Return the part of the query notifications thread starting at "High volumn query" and ending at "it scales well?", copied word for word.
### EXCERPT
High volumn query notifications

  • Does anyone have any experience using query notifications with a high volume of data changes and a large number of subscribers? Anyone know if it scales well?

    What's happened is that a outsource company's developer decided (after consultation with his architect) to use query notifications for a project involving a data feed. Unfortunately this is the first I've heard of any of this, so I have very little details.

    The developer has 'stress' tested at the volume that's expected for the pilot project, that is 5 users and 5 inserts/sec with the notification on (I assume a subset of) the inserts. He says the desktop he was testing on can handle that load.

    If the pilot is a success, we're expecting the usage to increase to around 200 users and 400-500 inserts/sec. The developer hasn't tested at those levels. He said he would, but I doubt he's going to get to it before the pilot goes live (monday)

    Should I be panicking at this point?

    Gail Shaw
    Microsoft Certified Master: SQL Server, MVP, M.Sc (Comp Sci)
    SQL In The Wild: Discussions on DB performance with occasional diversions into recoverability

    We walk in the dark places no others will enter
    We stand on the bridge and no one may pass
  • Is the point of the notification to force refreshes of the data? That's usually what this is for (meaning - notify that the contents of your cache is no good, so go get ther data again).
######
### EXERCISE DATA
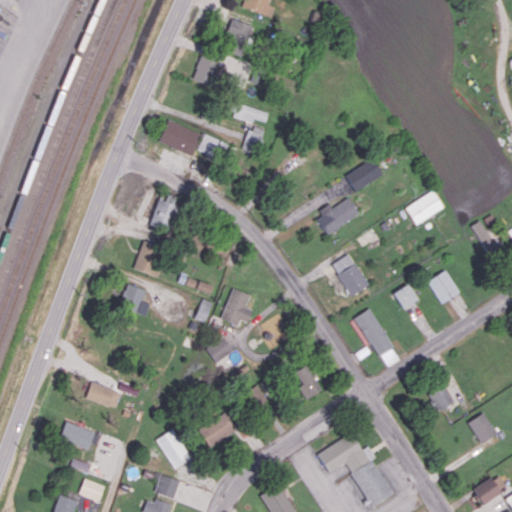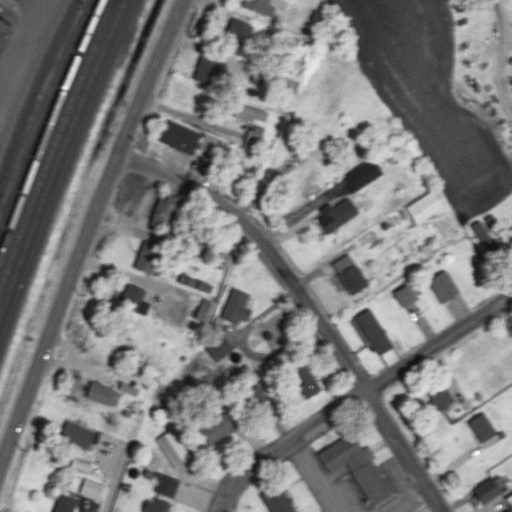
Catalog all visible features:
building: (259, 6)
building: (235, 36)
road: (20, 50)
road: (508, 56)
building: (237, 67)
building: (205, 70)
railway: (33, 85)
crop: (433, 96)
building: (248, 112)
railway: (48, 123)
building: (179, 136)
building: (251, 139)
railway: (55, 143)
building: (212, 145)
railway: (59, 156)
railway: (64, 168)
building: (363, 174)
building: (423, 206)
road: (300, 209)
building: (163, 212)
building: (336, 214)
road: (88, 230)
building: (510, 230)
building: (483, 236)
building: (148, 257)
building: (348, 273)
building: (197, 284)
building: (442, 285)
building: (404, 295)
building: (133, 298)
road: (306, 305)
building: (236, 306)
building: (202, 309)
building: (376, 336)
building: (218, 349)
building: (306, 381)
building: (102, 394)
building: (254, 395)
road: (357, 396)
building: (439, 396)
building: (481, 427)
building: (215, 428)
building: (77, 434)
building: (172, 447)
building: (357, 465)
building: (356, 466)
building: (166, 485)
building: (489, 487)
building: (90, 488)
building: (509, 499)
building: (276, 500)
building: (62, 504)
road: (110, 504)
road: (228, 504)
building: (154, 505)
road: (344, 511)
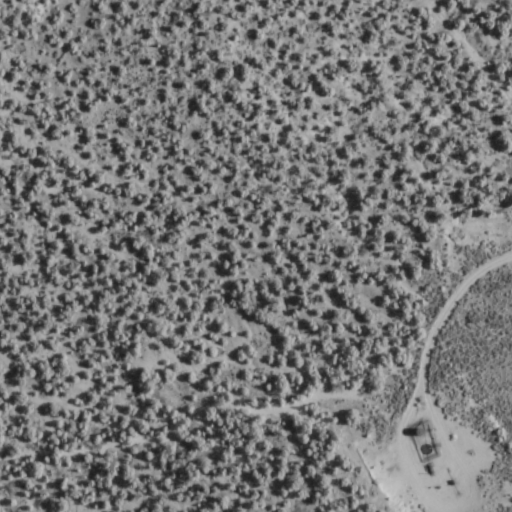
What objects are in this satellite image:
road: (405, 247)
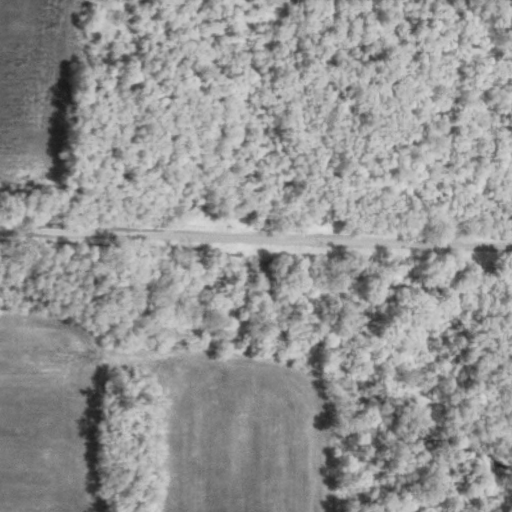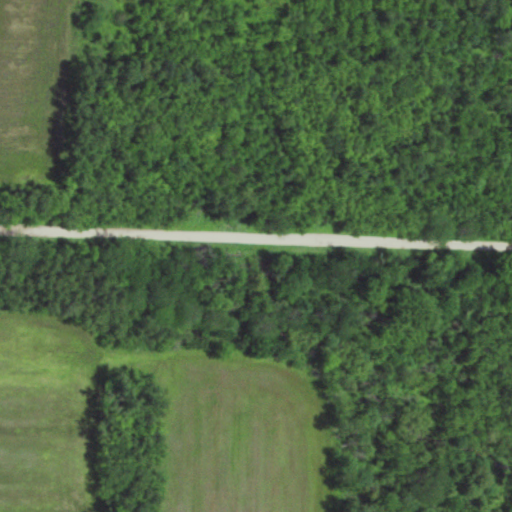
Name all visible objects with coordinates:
road: (256, 224)
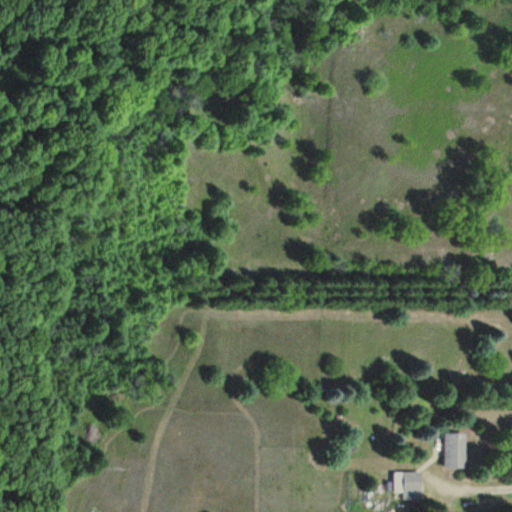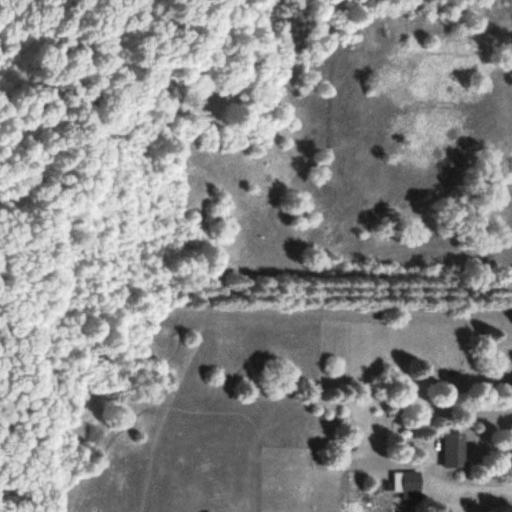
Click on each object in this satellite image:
building: (451, 450)
building: (409, 485)
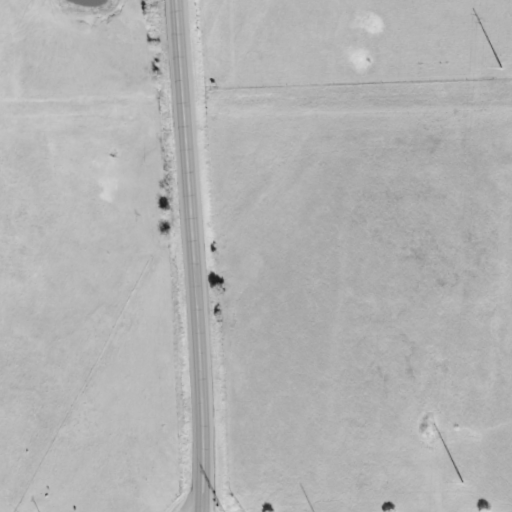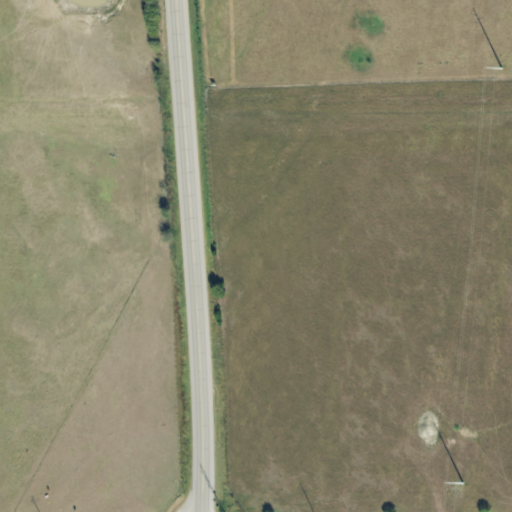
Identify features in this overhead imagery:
power tower: (500, 68)
road: (205, 255)
power tower: (462, 483)
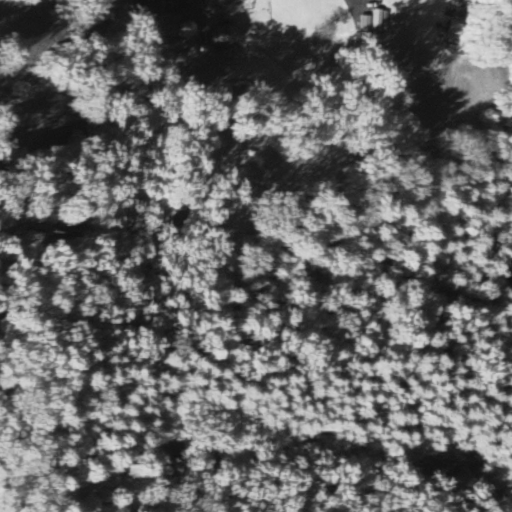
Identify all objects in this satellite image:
road: (367, 1)
building: (218, 4)
building: (162, 18)
building: (376, 21)
building: (186, 31)
building: (225, 37)
road: (509, 283)
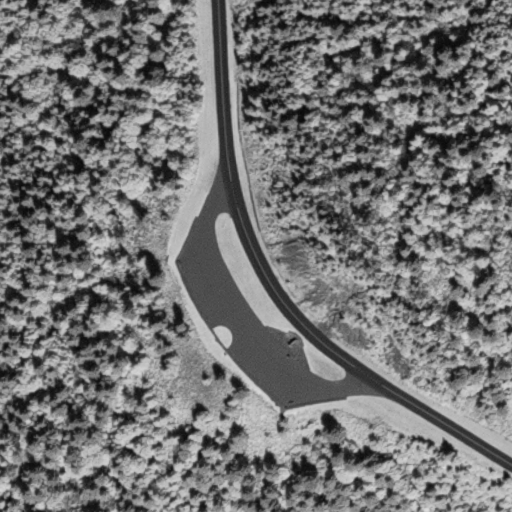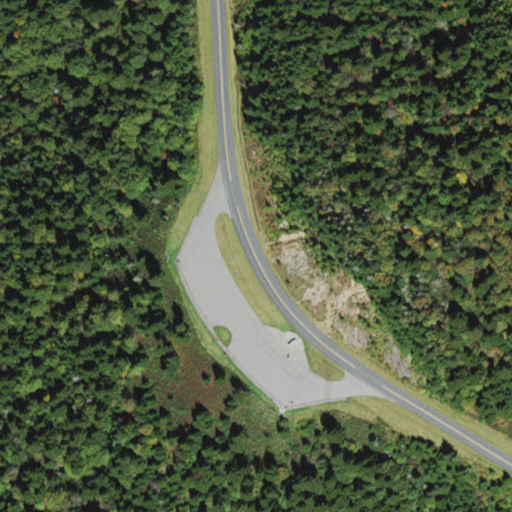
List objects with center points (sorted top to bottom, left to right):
road: (435, 184)
road: (275, 287)
road: (244, 335)
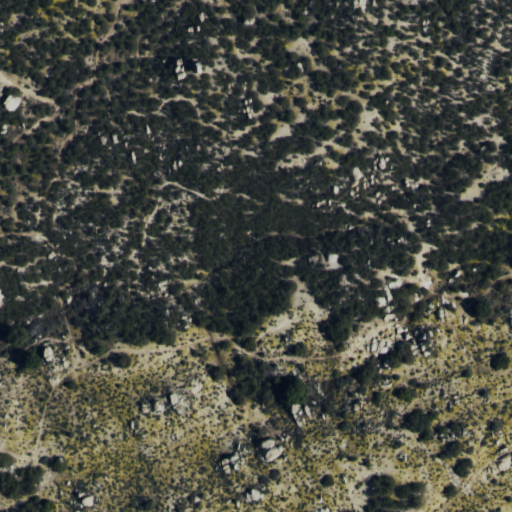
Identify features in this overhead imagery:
road: (475, 475)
######
- [ANSWER TO THIS TASK]:
High volumn query notifications

  • Does anyone have any experience using query notifications with a high volume of data changes and a large number of subscribers? Anyone know if it scales well?